The phrase “One version of the truth” has been used across all sectors as a succinct way of saying that data should be consistent without any ambiguity about which value to use by eliminating all the alternatives that might arise through inefficiency in the systems and processes used to collect and manage data. Like many expressions its purpose has been blurred over the years and it is not unusual for business representatives, data architects, and data managers to raise it instinctively if anyone should so much as mention the words “data principle”. Over a number of years I have ranged from liking the expression, to resisting it and now am certainly inclined to question it. What makes me question it?

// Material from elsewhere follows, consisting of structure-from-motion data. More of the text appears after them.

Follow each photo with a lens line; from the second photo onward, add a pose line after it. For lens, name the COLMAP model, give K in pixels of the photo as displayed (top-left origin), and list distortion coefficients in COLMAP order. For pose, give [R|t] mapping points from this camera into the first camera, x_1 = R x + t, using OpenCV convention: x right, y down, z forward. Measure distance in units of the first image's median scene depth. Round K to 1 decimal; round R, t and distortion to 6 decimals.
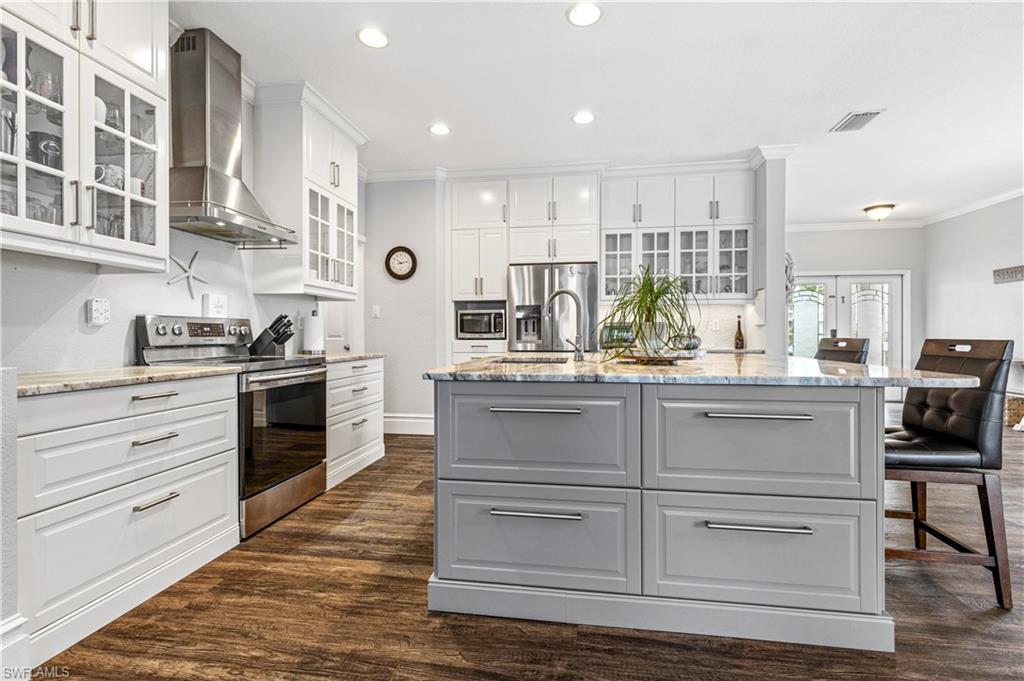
lens RADIAL K [[460.9, 0, 515.5], [0, 460.9, 334.8], [0, 0, 1]] dist [0.004821, -0.001337]
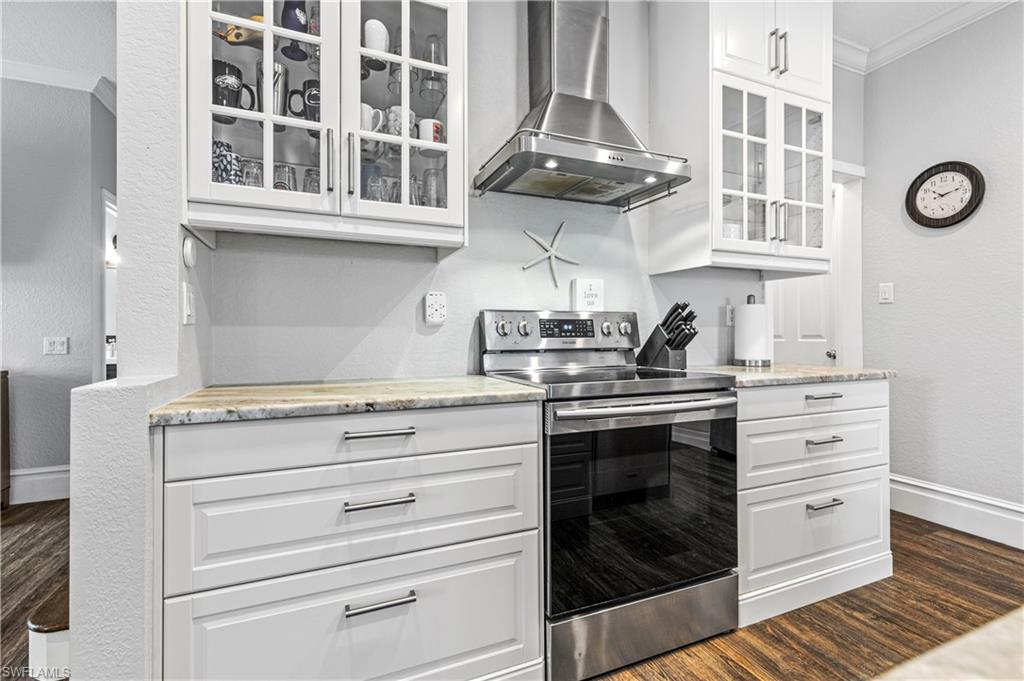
lens RADIAL K [[460.9, 0, 516.1], [0, 460.9, 336.1], [0, 0, 1]] dist [0.004821, -0.001337]
pose [[0.524738, -0.001263, -0.851263, -0.089504], [0.004305, 0.999990, 0.001170, 0.000094], [0.851253, -0.004279, 0.524738, 0.494106]]
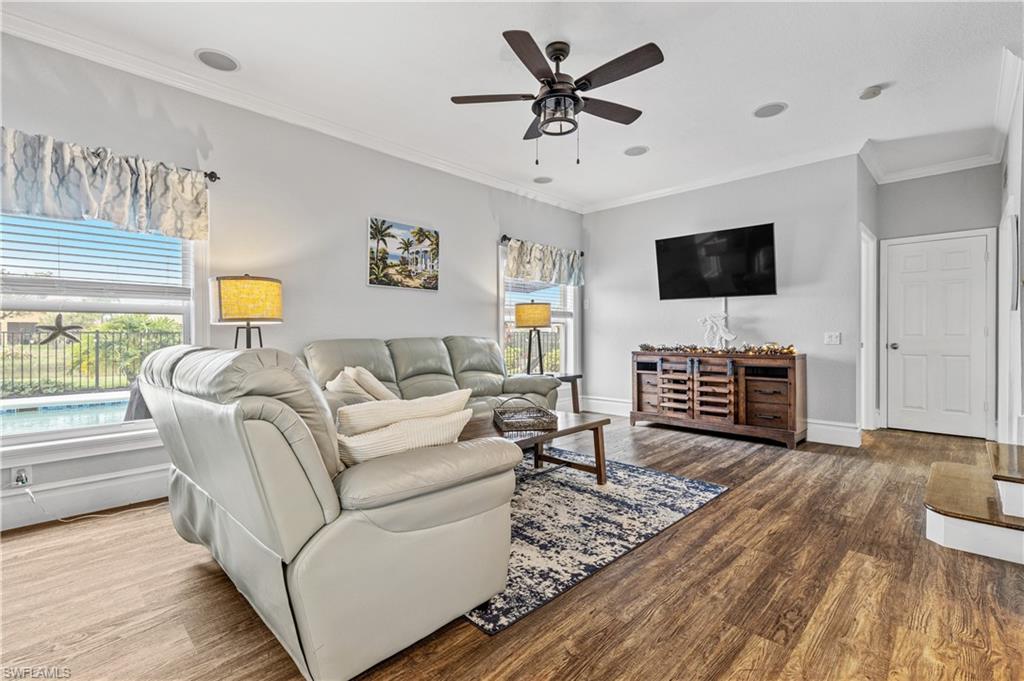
lens RADIAL K [[460.9, 0, 511.7], [0, 460.9, 336.8], [0, 0, 1]] dist [0.004821, -0.001337]
pose [[-0.575407, 0.008289, -0.817825, 0.267917], [0.004490, 0.999966, 0.006975, -0.002328], [0.817855, 0.000342, -0.575424, 0.202804]]
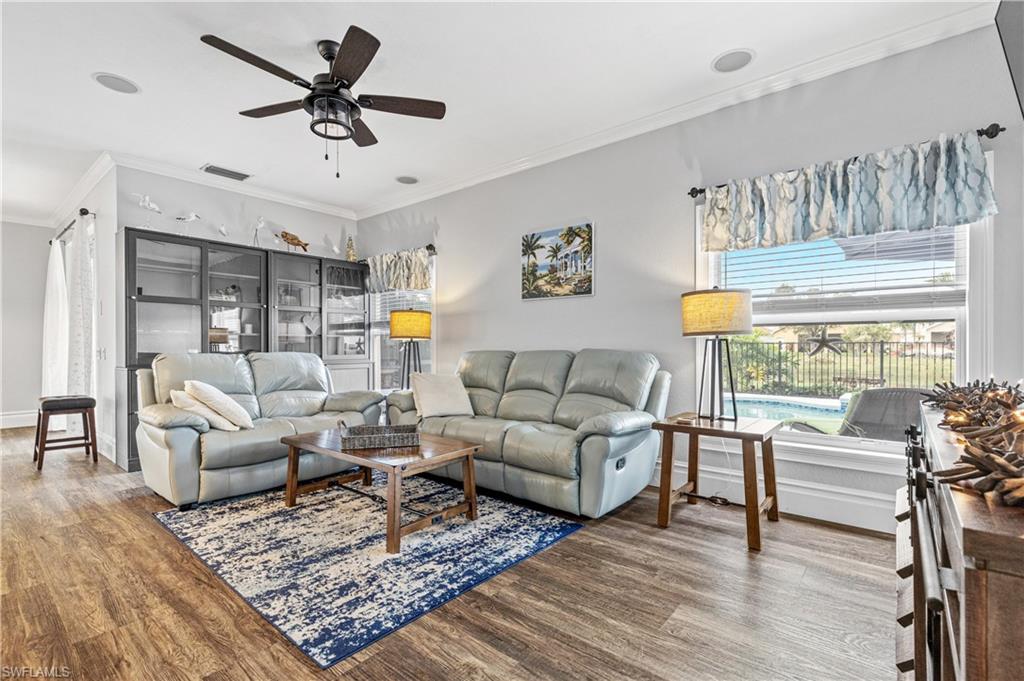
lens RADIAL K [[460.9, 0, 505.5], [0, 460.9, 344.8], [0, 0, 1]] dist [0.004821, -0.001337]
pose [[-0.863331, 0.004957, 0.504614, -1.202476], [0.001183, 0.999969, -0.007798, 0.002614], [-0.504636, -0.006135, -0.863310, 0.331605]]
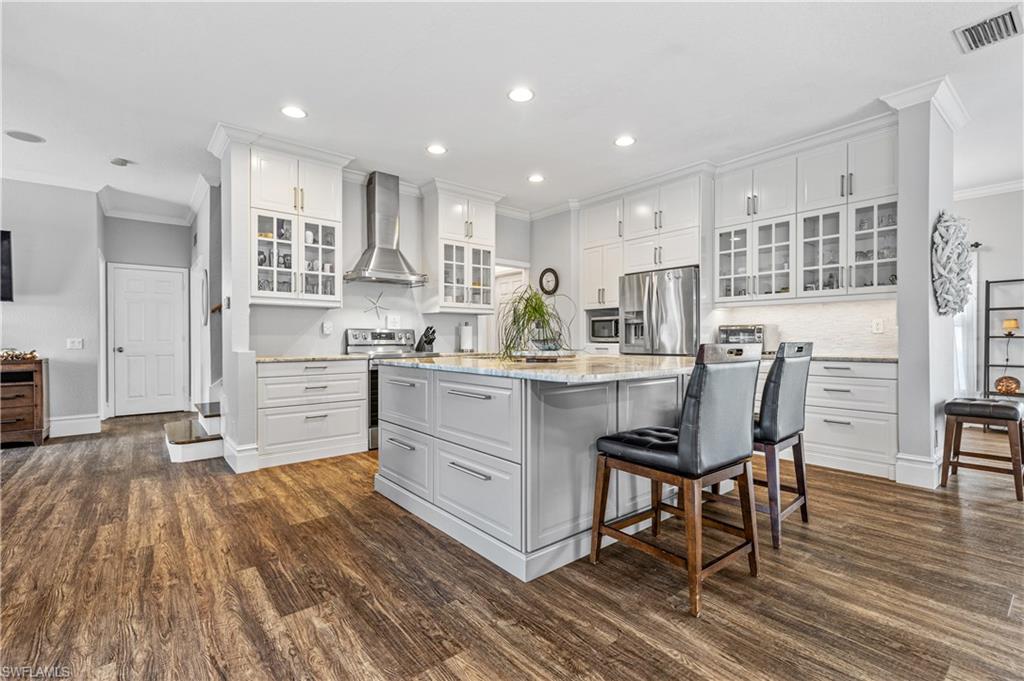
lens RADIAL K [[460.9, 0, 514.2], [0, 460.9, 339.3], [0, 0, 1]] dist [0.004821, -0.001337]
pose [[0.746298, 0.001001, -0.665611, 0.800971], [0.000767, 0.999997, 0.002363, -0.001851], [0.665612, -0.002274, 0.746295, 0.003886]]
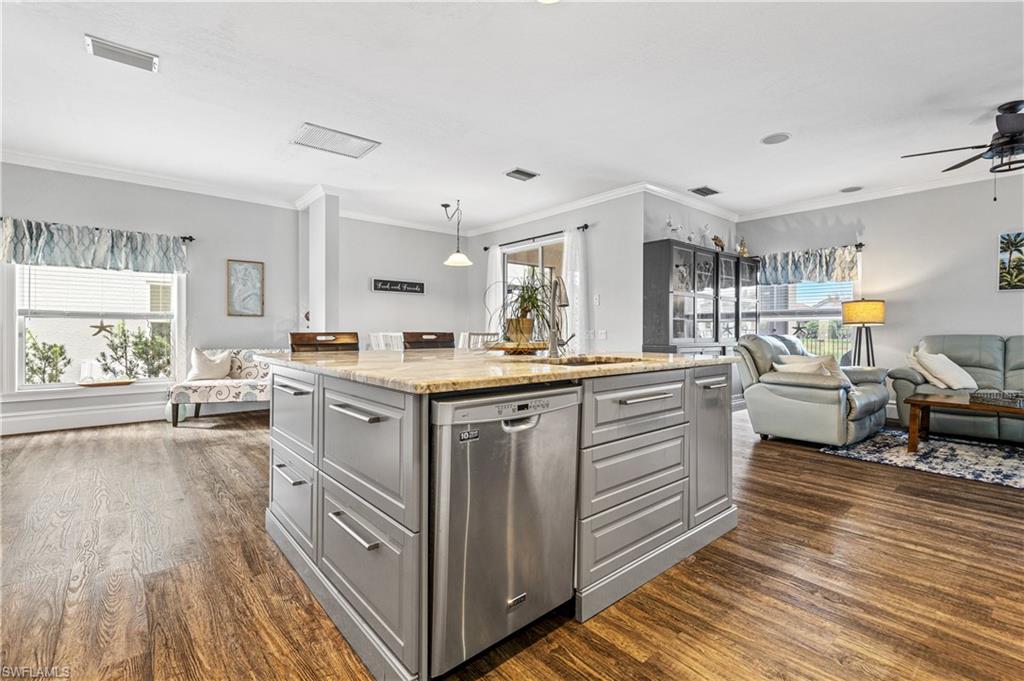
lens RADIAL K [[460.9, 0, 511.6], [0, 460.9, 332.0], [0, 0, 1]] dist [0.004821, -0.001337]
pose [[-0.759164, -0.001078, 0.650899, -0.324755], [-0.002080, 0.999998, -0.000770, 0.004714], [-0.650896, -0.001938, -0.759164, 1.403118]]
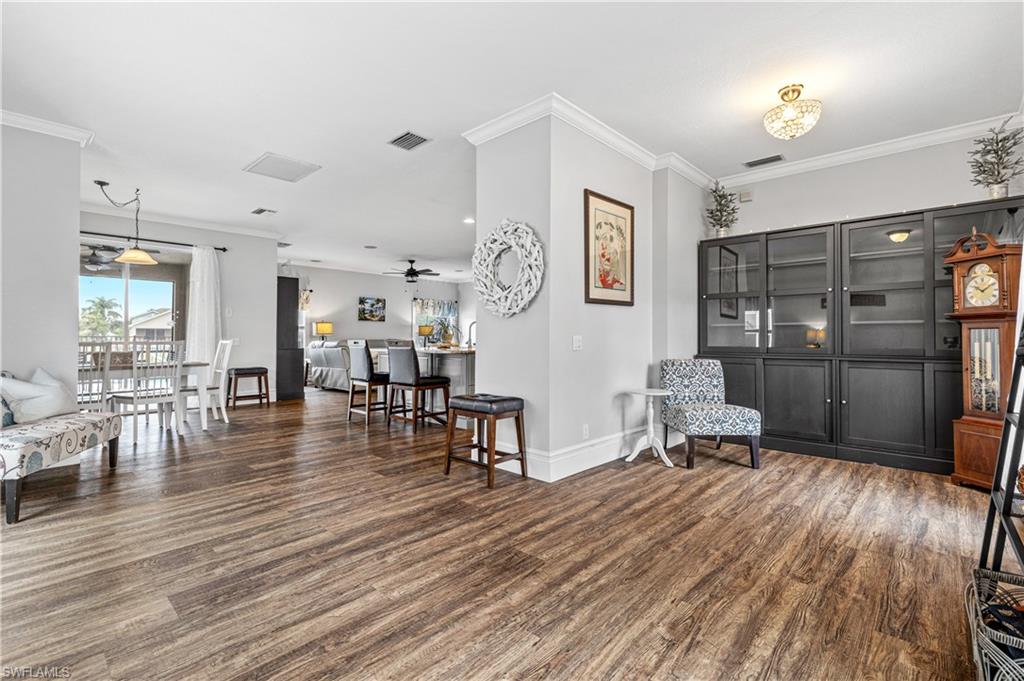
lens RADIAL K [[460.9, 0, 509.6], [0, 460.9, 334.6], [0, 0, 1]] dist [0.004821, -0.001337]
pose [[-0.559509, -0.005185, -0.828808, 1.762994], [0.003265, 0.999959, -0.008460, 0.001984], [0.828818, -0.007439, -0.559469, 2.125861]]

When you break the phrase down into its parts the first challenge is “one version”. A version implies that it may change over time and only one is allowed. So, all the rich history of what we thought was true at the time is not permitted?
“Version of the truth” is also somewhat challenging. The truth is the truth, it doesn’t have versions – it just is! The truth may change over time but if it is correctly recorded then at any instance in time there is only one truth.
Why does any of this matter? The first thing is it is important that organisations remember that their databases don’t store “the truth” but instead store someone or something’s perception of the truth. The moment you accept this it is worth considering why you might only want “one version of the perception of the truth”? For example, in a large retailer daily sales can be derived from what passes through the Point of Sale systems in stores. However, it can also be derived from the cash and card transactions, ie takings. When the raw data sets are consolidated through different systems (Supply chain and Finance) and then arrive at the boardroom as different figures, which one do you accept? When making decisions, should you only use one of them, and if so which one? Or might it be better to maintain both and try to determine why they are different and then eliminate the sources of error?
No-one would deny that having one version makes it easier to make decisions but to make good decisions requires accurate data. One version that is wrong is worse than having two versions (right or wrong!) since it will be used as the truth despite being wrong. With two versions you have to investigate further and while that might be tedious and expensive it at least adds value compared to blindly accepting one version of the truth!
So if there is to be an overriding principle for data perhaps it might be “when there is one correct answer we should know what it is” – not quite as catchy (I am a data person not a marketing one!) but perhaps rather more useful?